RECORDS TO PROCESS START
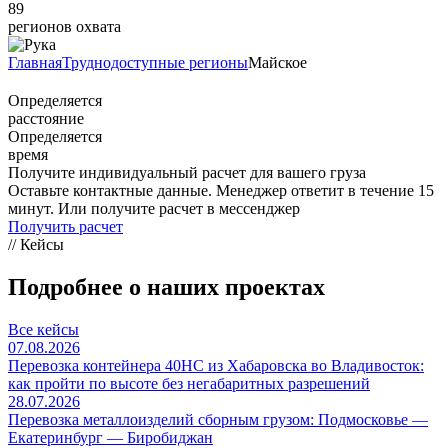
89
регионов охвата
Главная
Труднодоступные регионы
Майское
Определяется
расстояние
Определяется
время
Получите индивидуальный расчет для вашего груза
Оставьте контактные данные. Менеджер ответит в течение 15
минут. Или получите расчет в мессенджер
Получить расчет
// Кейсы
Подробнее о наших проектах
Все кейсы
07.08.2026
Перевозка контейнера 40HC из Хабаровска во Владивосток:
как пройти по высоте без негабаритных разрешений
28.07.2026
Перевозка металлоизделий сборным грузом: Подмосковье —
Екатеринбург — Биробиджан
RECORDS TO PROCESS END
(ASSIGNED TASK) Your answer should be the lines from the one that contains "Перевозка контейнера 40HC" through the last line of the material, copied exactly.

(TASK SOLUTION)
Перевозка контейнера 40HC из Хабаровска во Владивосток:
как пройти по высоте без негабаритных разрешений
28.07.2026
Перевозка металлоизделий сборным грузом: Подмосковье —
Екатеринбург — Биробиджан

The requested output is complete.